You decide how many columns and rows to display. A fully-featured spreadsheet would show hundreds, thousands, or even an arbitrarily large number using a scrolling view. You are not expected to do that. Filling the visible window with a fixed number of rows and columns is acceptable.
User Interactions
Your spreadsheet must support the following user interactions:
- The user selects a cell by moving around with the cursor or other navigational keys. The selection must be highlighted in some manner, perhaps through color, bold text, or reverse video.
- When the user selects a cell, its unevaluated source is displayed in the formula editor, and its primitive value is shown in the display panel.

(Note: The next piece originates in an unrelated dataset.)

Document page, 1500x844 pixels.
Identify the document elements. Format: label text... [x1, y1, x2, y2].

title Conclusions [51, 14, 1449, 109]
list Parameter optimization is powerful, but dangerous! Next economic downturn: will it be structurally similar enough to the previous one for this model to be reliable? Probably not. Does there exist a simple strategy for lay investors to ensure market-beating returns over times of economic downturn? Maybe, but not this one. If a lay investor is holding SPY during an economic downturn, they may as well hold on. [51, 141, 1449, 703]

For this milestone, you may assume both chunks of text are single lines that do not overflow or wrap. In the fourth milestone, you will want to add support for multiline text.
- When the user hits a special key of your choosing in view mode, focus is moved to the editor, and the user may type in new text or delete old text.
-
If the text starts with an
=
, treat it as source code that must be lexed and parsed. If the text doesn't start with=
but is an integer, float, or boolean, treat it as a primitive in your expression type hierarchy. Otherwise, treat the input as plain string. - When the user hits a special key of your choosing in edit mode, focus returns to the grid, and the cell and display panel update to show the new value or resulting error message. Any other cells that depend on the modified cell via a cell rvalue or cell lvalue also update. In an industry-grade spreadsheet, you would lazily update only the dependent cells. If you have the time and interest to build and traverse a dependency graph, go for it. If not, feel free to eagerly update all cells. Note that if two cells reference each other, your spreadsheet may enter an infinite loop of evaluation. That's a bug you can fix after the semester's over.
Submission
To submit your milestone, follow the instructions. In particular, do these three things:
- Submit your project to the official GitHub repository that your instructor made for you.

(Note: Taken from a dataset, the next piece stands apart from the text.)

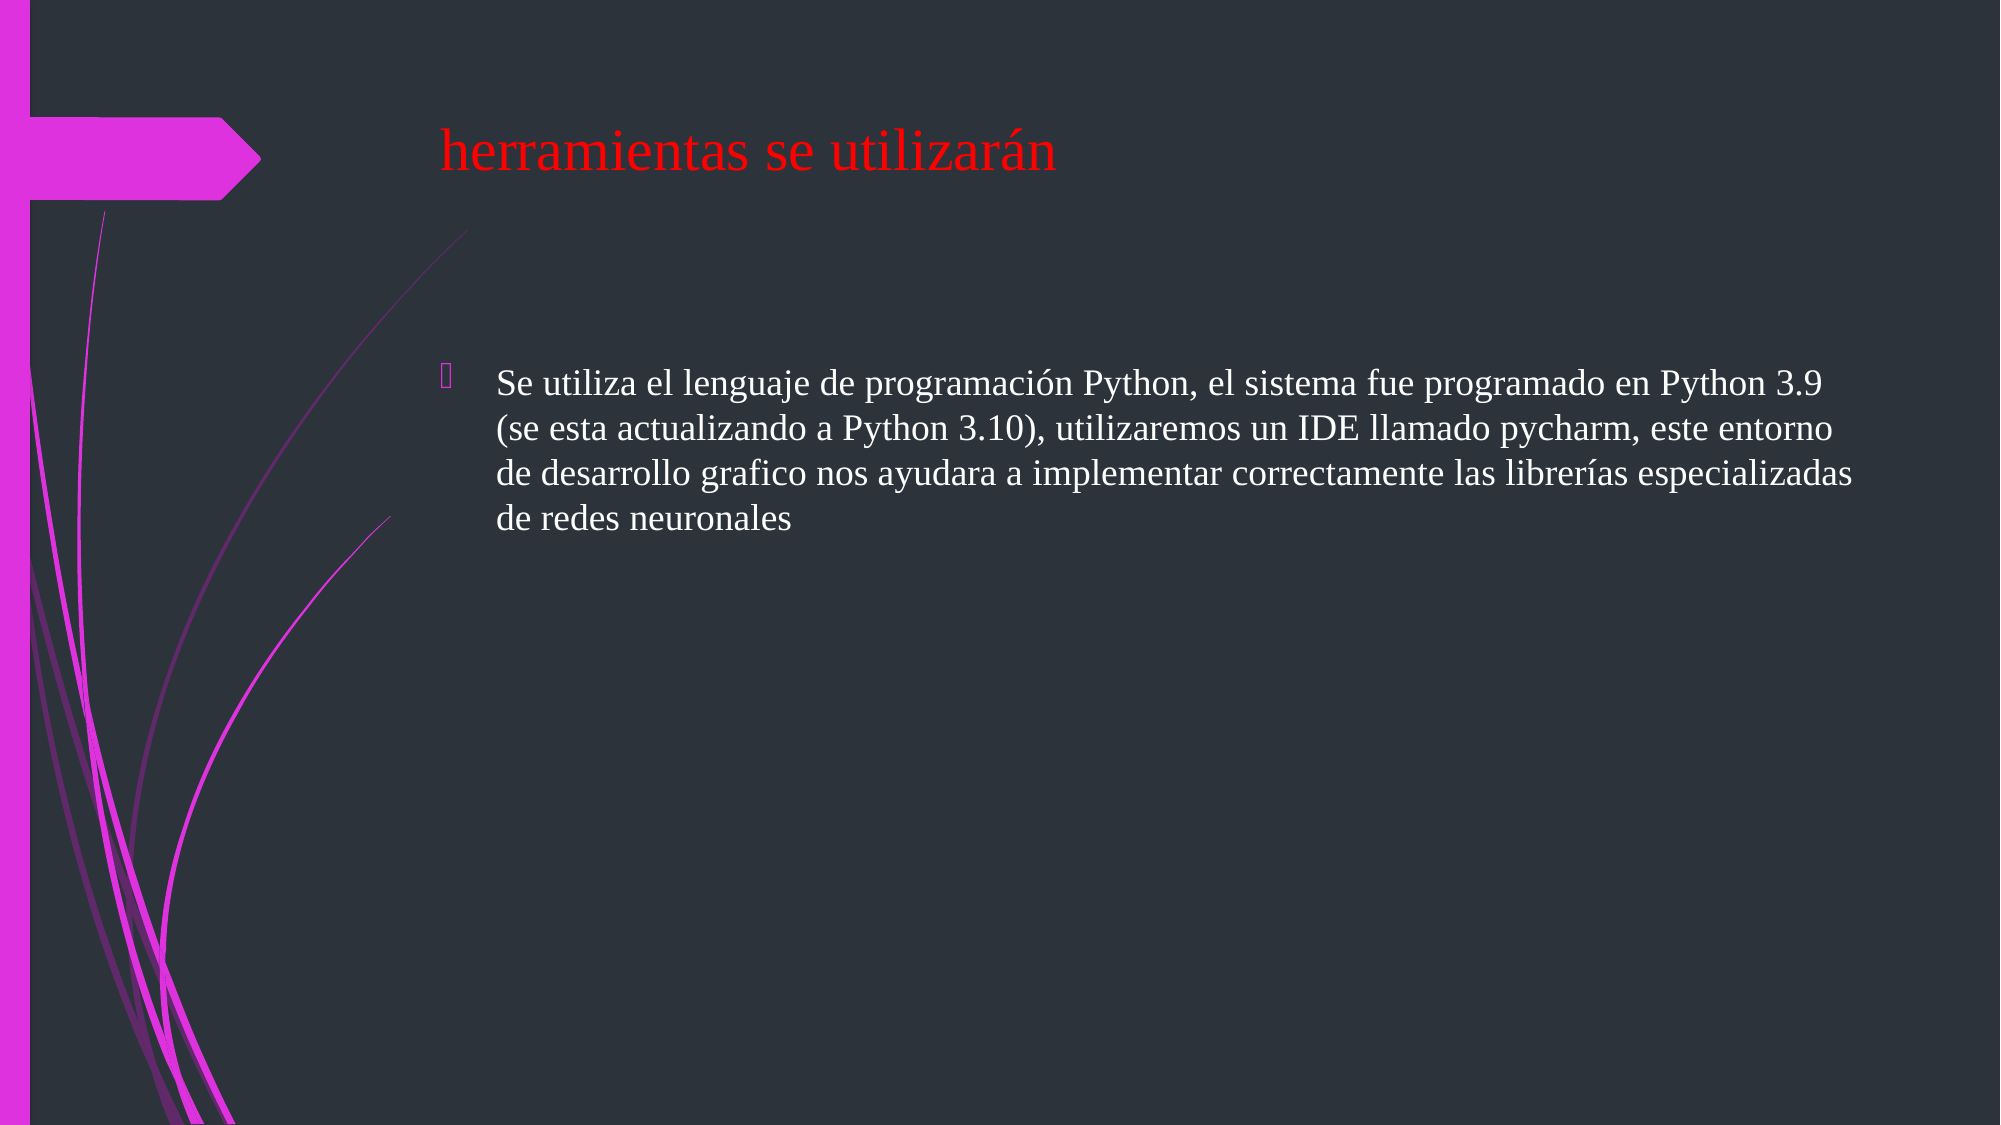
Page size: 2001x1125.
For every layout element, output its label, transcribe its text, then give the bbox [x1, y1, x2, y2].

list Se utiliza el lenguaje de programación Python, el sistema fue programado en Python 3.9 (se esta actualizando a Python 3.10), utilizaremos un IDE llamado pycharm, este entorno de desarrollo grafico nos ayudara a implementar correctamente las librerías especializadas de redes neuronales [424, 350, 1888, 970]
title herramientas se utilizarán [425, 102, 1888, 313]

- Record a 3–5 minute screencast of you walking through your code and commenting on it. Do not exceed 5 minutes. Your instructor has many videos to watch. Post it to Canvas Studio according to the instructions.
- Complete the ready date submission form on Canvas.
In your video, demonstrate interacting with the grid, entering new formula, editing formula that trigger updates, and displaying errors on malformed code. In particular, reconstruct this spreadsheet:
-
Enter
5.3
in cell 0, 0. -
Enter
-4.1
in cell 1, 0. -
Enter
10.8
in cell 2, 0. -
Enter
0.0
in cell 0, 1. -
Enter
-2.5
in cell 1, 1. -
Enter
4.4
in cell 2, 1. - Enter formulas in nearby cells to compute the min, max, sum, and mean across this rectangle of six cells.
-
Enter
100
in cell 4, 0. -
Enter
3
in cell 4, 1. -
Enter
=#[4, 0] * #[4, 1]
in cell 4, 2. Use whatever rvalue syntax you chose in milestone 2. -
Edit the
100
and3
and demonstrate that the product automatically updates. -
Enter
9
in cell 5, 0. -
Enter
false
in cell 5, 1. -
Enter
=#[5, 0] << #[5, 1]
in cell 5, 2. It should show the type error but not crash. -
Enter
=~6 - 3
in a cell and confirm that the correct result appears in the grid.
Don't comment on or show every single line of code in your video. Select a few representative snippets. Do comment on programming language ideas that interest you or challenged you.